Guest Op-ed: What the Covid-19 Crisis Tells Us about Climate Change … and Ourselves

By Michael Parker 

The devastation and destruction caused by the COVID-19 crisis was seemingly unimaginable – millions sickened, at least 100,000 U.S. deaths, and a shattered economy.  However, the potential for devastation on this scale from a pandemic has been a concern for many years, but the federal government’s preparation was tepid and then dismantled by the current administration. All of which set up the ineffective and tragic federal response we witnessed, beset by denial, a disregard for science, finger pointing, and the shaping of a political narrative designed to bolster the President’s reelection campaign. 

Our state government’s response was markedly better, but was stymied by the ineffective federal response, forcing the state to bid against other states and countries for critical medical equipment and supplies. Add in the contradictory and conflicting messages coming out of the White House and it is a miracle the state’s response was as good as it was. On a local level, the City’s response was exceptional. The Walsh administration quickly identified vulnerable populations, providing essential social services and coordinating grassroots efforts to quickly distribute food, shelter and medical care for those in need and in danger of being disproportionately impacted by the virus. Virtually all of Charlestown’s businesses, nonprofits and individuals lent a hand to those in need and in danger – we should be very proud and inspired by our local effort.

The federal response to the COVID-19 crisis looks strikingly similar to its current approach to address the looming climate change crisis. Confusion and disregard of science and politics hold sway at the top – leaving cities on the front lines to save lives, property, and economies, as well as figuring how to ensure that climate change impacts do not disproportionately impact vulnerable communities. That said, we can see a path forward on the COVID-19 crisis, and that path looks strikingly like what is necessary to move forward on the climate change crisis.

The climate change path is simple, reduce carbon emissions by half each decade going forward until we reach carbon neutrality and zero emissions. Is that goal hard? Yes, but it is doable. It will require political courage, trust of science, and our collective individual actions to forge an economy built on things like building retrofitting, carbon capture and sequestration, and building renewable energy infrastructure. Some of that is happening now. Our own mayor is Co-Chair of Climate Mayors, a network of over 400 U.S. mayors who are committed to upholding the Paris Climate Agreement abandoned by the Trump administration. When these mayors meet, it is difficult to pick out who is a Democrat and who is a Republican, they just sound like people exchanging best practices to prepare their cities and residents for the existential crisis that climate change represents.

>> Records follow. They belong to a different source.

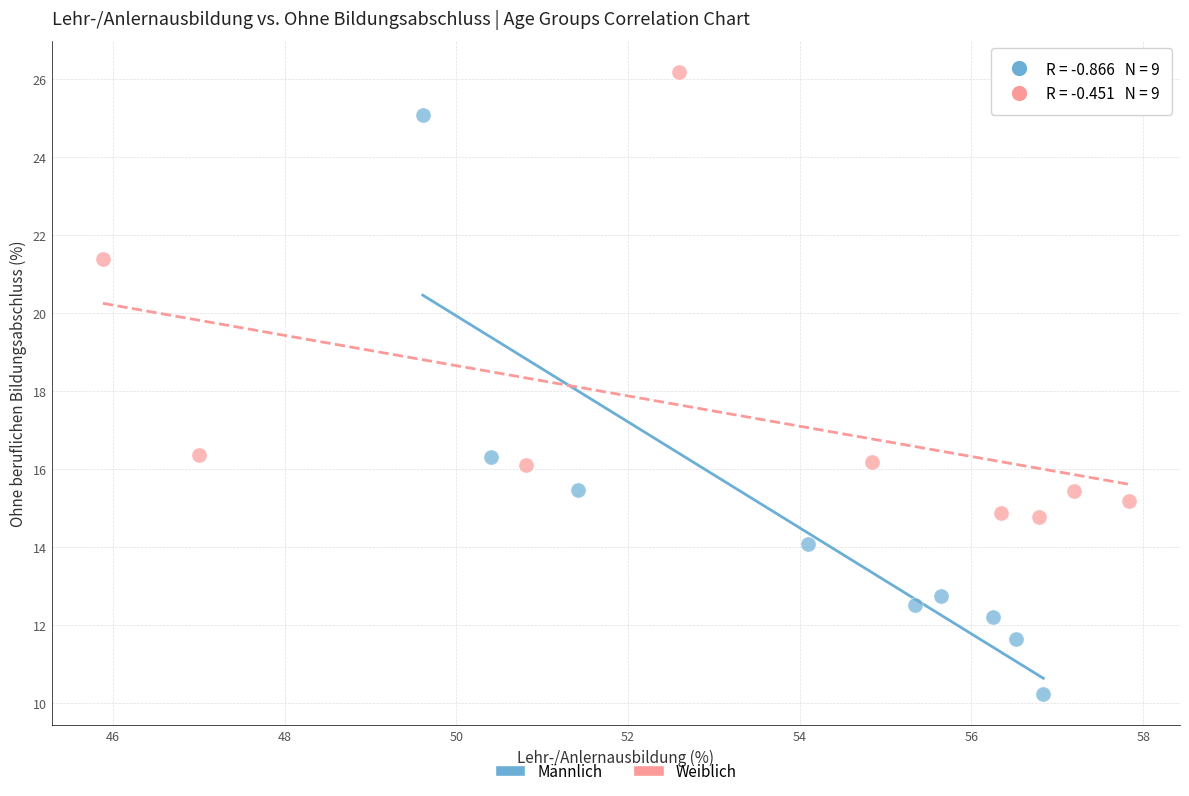

Which series reaches the maximum Y coordinate?

Weiblich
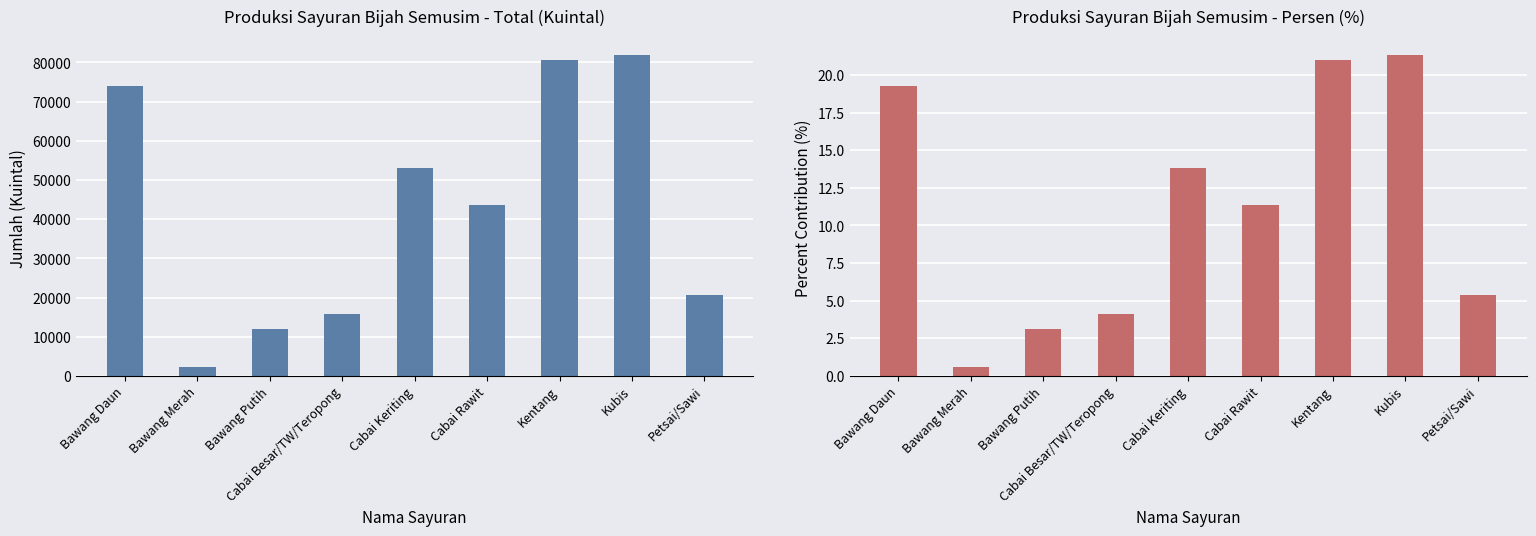

Is it true that Jumlah (Kuintal) equals 80594.0 at Kentang?

True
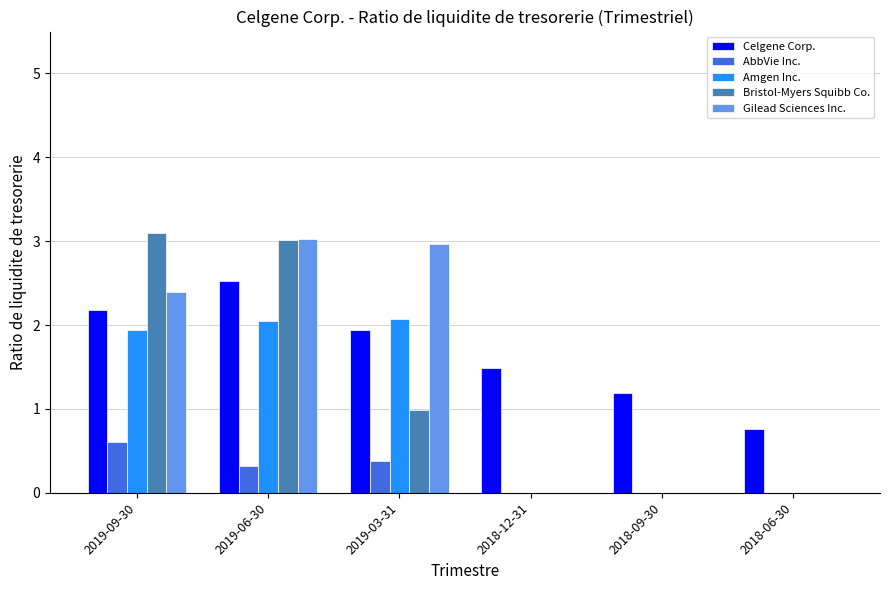

What is the greatest value displayed?

3.1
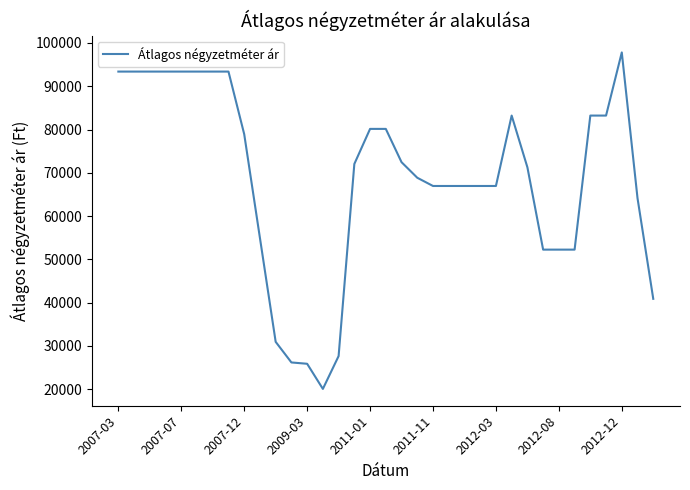

What is the minimum value shown in the chart?

20076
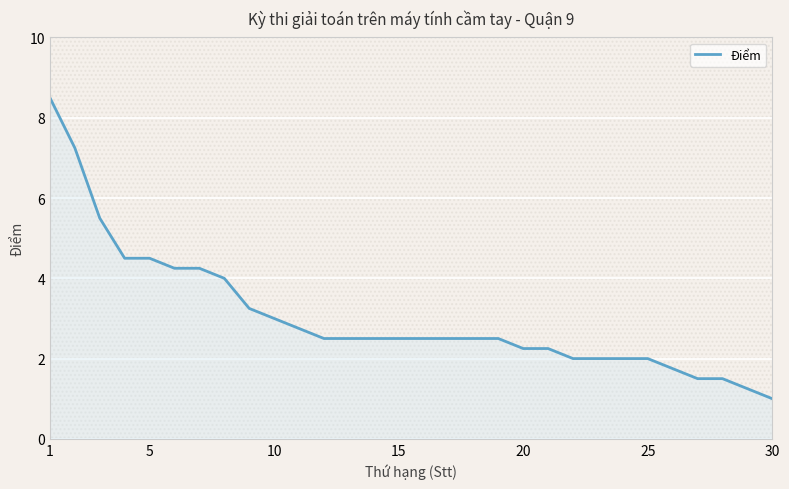

What is the difference between the maximum and minimum values?

7.5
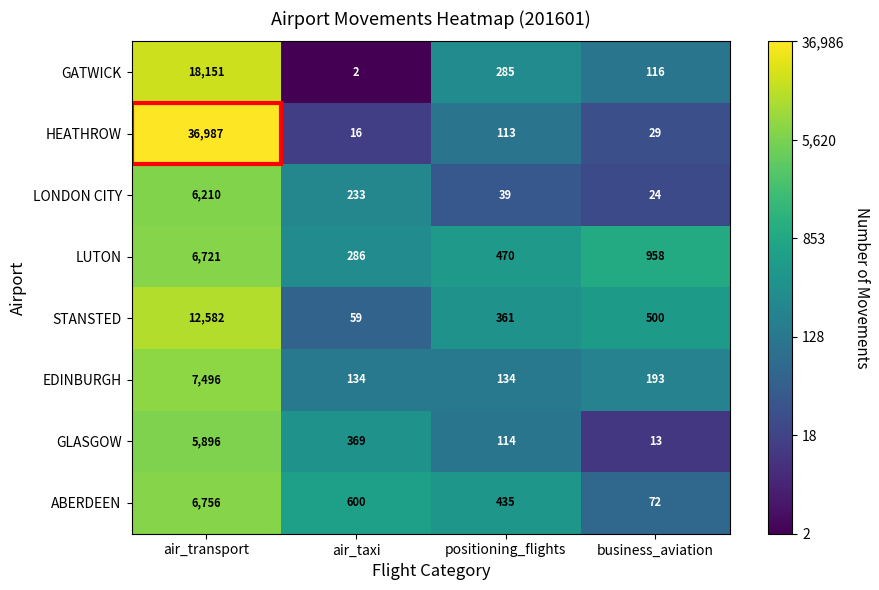

Which series changed the most between positioning_flights and business_aviation?

LUTON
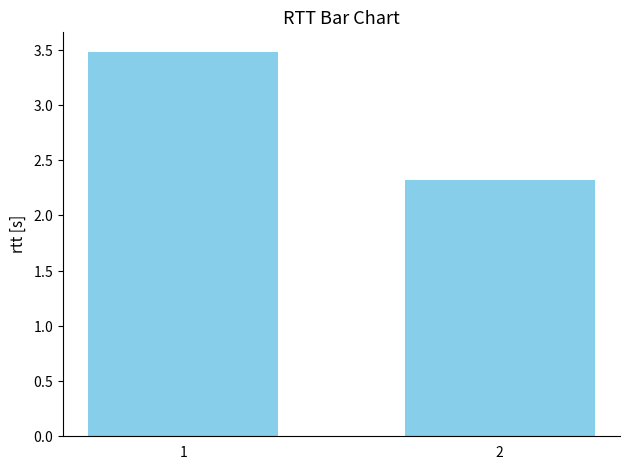

What is the average value?

2.9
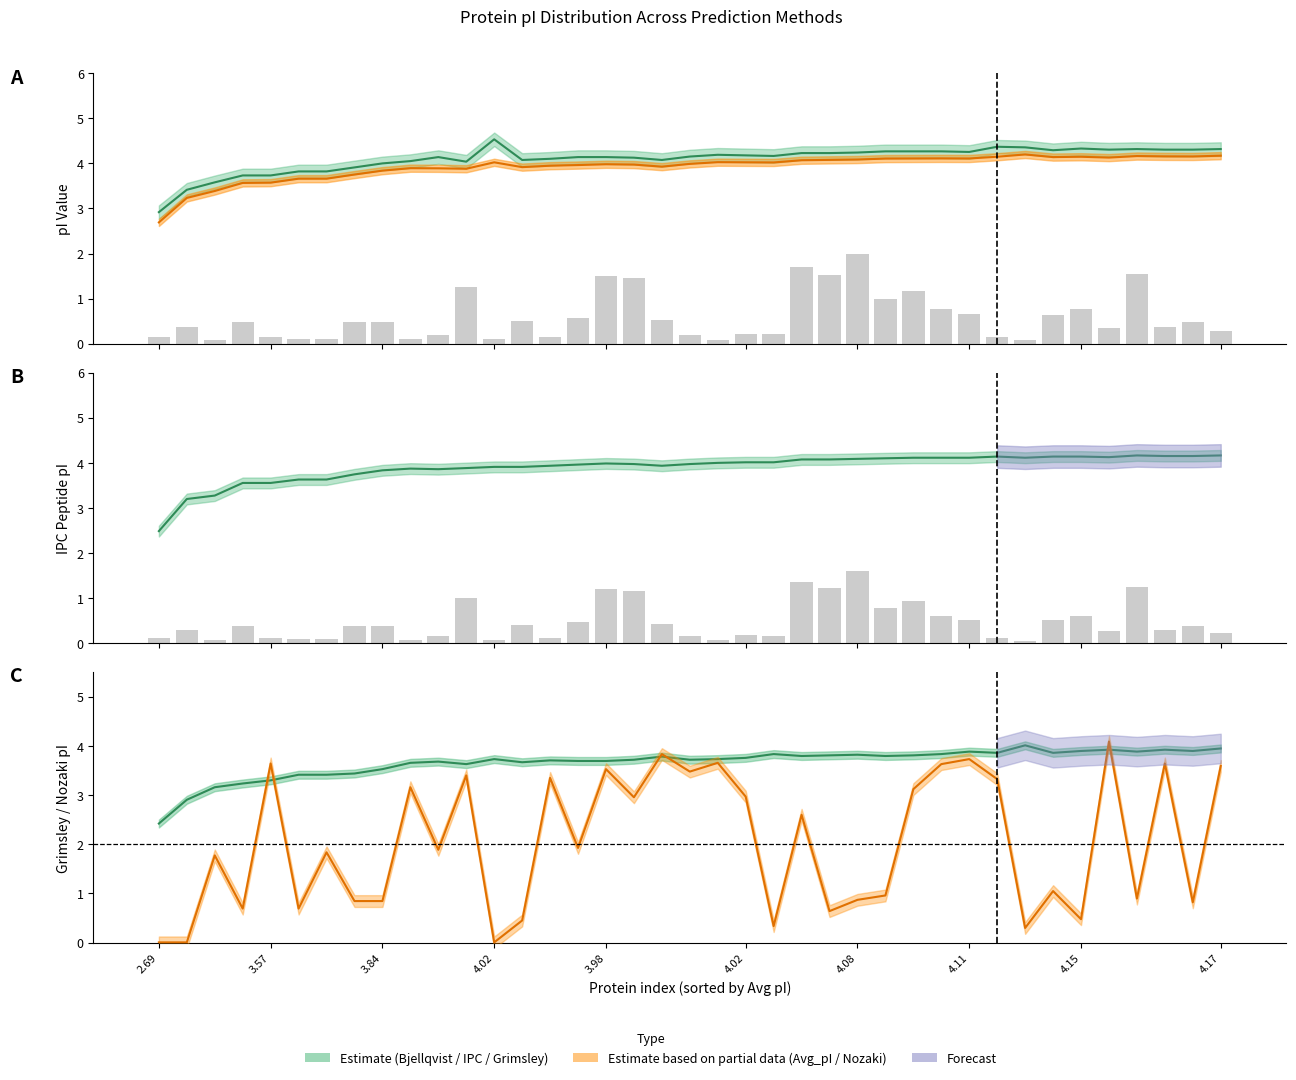

Reading left to right, what are all the values shown in this chart?

0.1	0.3	0.1	0.4	0.1	0.1	0.1	0.4	0.4	0.1	0.2	1.0	0.1	0.4	0.1	0.5	1.2	1.2	0.4	0.2	0.1	0.2	0.2	1.4	1.2	1.6	0.8	0.9	0.6	0.5	0.1	0.1	0.5	0.6	0.3	1.2	0.3	0.4	0.2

Look no further than your neighbors for the power of collective action.  Food distribution, medical, and social services distribution infrastructure was stood up by dedicated individuals overnight. Local news coverage was rapidly expanded, children learned at home, businesses adapted in creative ways, we conserved resources, and we found new ways to communicate and cheer on our front-line community. Our community strength is seeing us through the COVID-19 crisis, and it is providing a roadmap for what will get us through the climate change crisis. We learned over the past few months that existential crises are real do not just go away with nonsensical partisan talking with little action. We also witnessed something we already knew, the Charlestown community is full of unseizing courage, strength, and resilience. With that, anything is possible.